Besides, the great thing about Lemmy is that it's not Reddit. It has a whole different vibe. I think it's worth maintaining that.

[–] DrTautology@lemmy.world -1 points 1 year ago

No that's not what I'm trying to say. I'm saying that content creators on Reddit are already being fucked. The only perceivable benefit they get from Reddit is exposure. So I would argue that reposting their content on other platforms benefits them. It can also be done in a respectful and ethical way—providing attributions for example.

[–] RadDevon@lemmy.zip 1 points 1 year ago

Because they own the content and control over how it is distributed.
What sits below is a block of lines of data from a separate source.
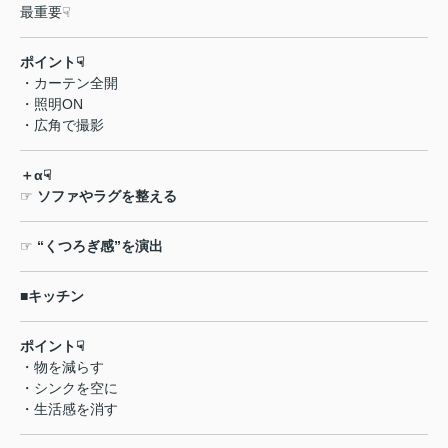
最重要
☟
ポイント
☟
・カーテン全開
・照明
ON
・広角で撮影
＋
α☟
☞
ソファやラグを整える
☞
“
くつろぎ感
”
を演出
■
キッチン
ポイント
☟
・物を減らす
・シンクを空に
・生活感を消す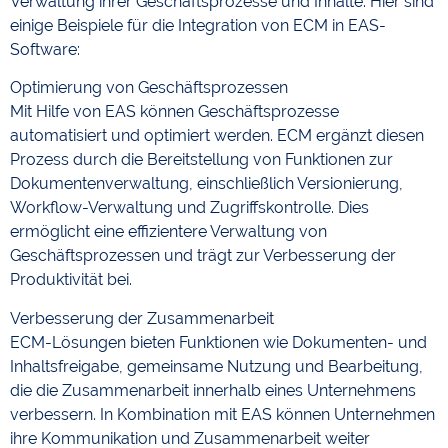
Verwaltung ihrer Geschäftsprozesse und Inhalte. Hier sind
einige Beispiele für die Integration von ECM in EAS-
Software:
Optimierung von Geschäftsprozessen
Mit Hilfe von EAS können Geschäftsprozesse
automatisiert und optimiert werden. ECM ergänzt diesen
Prozess durch die Bereitstellung von Funktionen zur
Dokumentenverwaltung, einschließlich Versionierung,
Workflow-Verwaltung und Zugriffskontrolle. Dies
ermöglicht eine effizientere Verwaltung von
Geschäftsprozessen und trägt zur Verbesserung der
Produktivität bei.
Verbesserung der Zusammenarbeit
ECM-Lösungen bieten Funktionen wie Dokumenten- und
Inhaltsfreigabe, gemeinsame Nutzung und Bearbeitung,
die die Zusammenarbeit innerhalb eines Unternehmens
verbessern. In Kombination mit EAS können Unternehmen
ihre Kommunikation und Zusammenarbeit weiter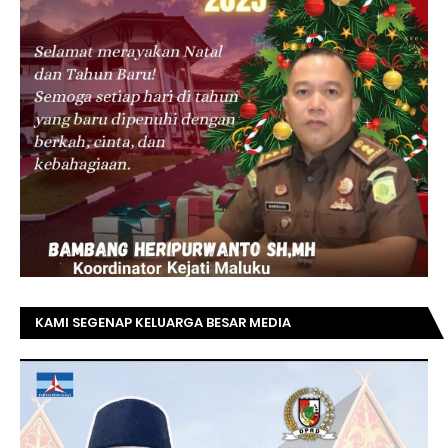
KAMI SEGENAP KELUARGA BESAR MEDIA
TOPRIAUNEWS.COM MENGUCAPKAN SELAMAT KEPADA
BAPAK ACHMAD FAISAL REZ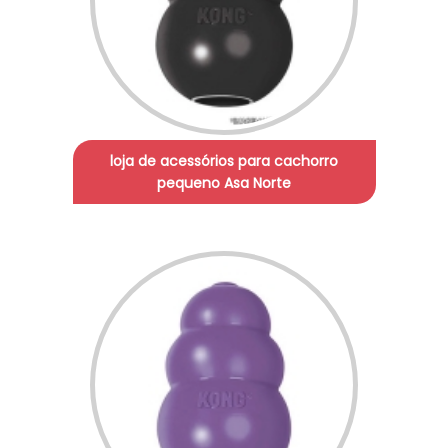
loja de acessórios para cachorro
pequeno Asa Norte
They chose to grant it to reddit, and you have decided that also grants you a license, although it actually doesn't. You are taking it anyway which violates their rights to control their content and who may distribute it.

I agree with you that the users are being exploited by Reddit, but that doesn't mean that we can come in and further exploit them in the interest of trying to avenge them. That should be (and legally is) their choice to do or not to do.

And I also agree with you that the exploitation is the issue. The API stuff just shined a light on it (or should have anyway, but I also agree that it became just a footnote in the story).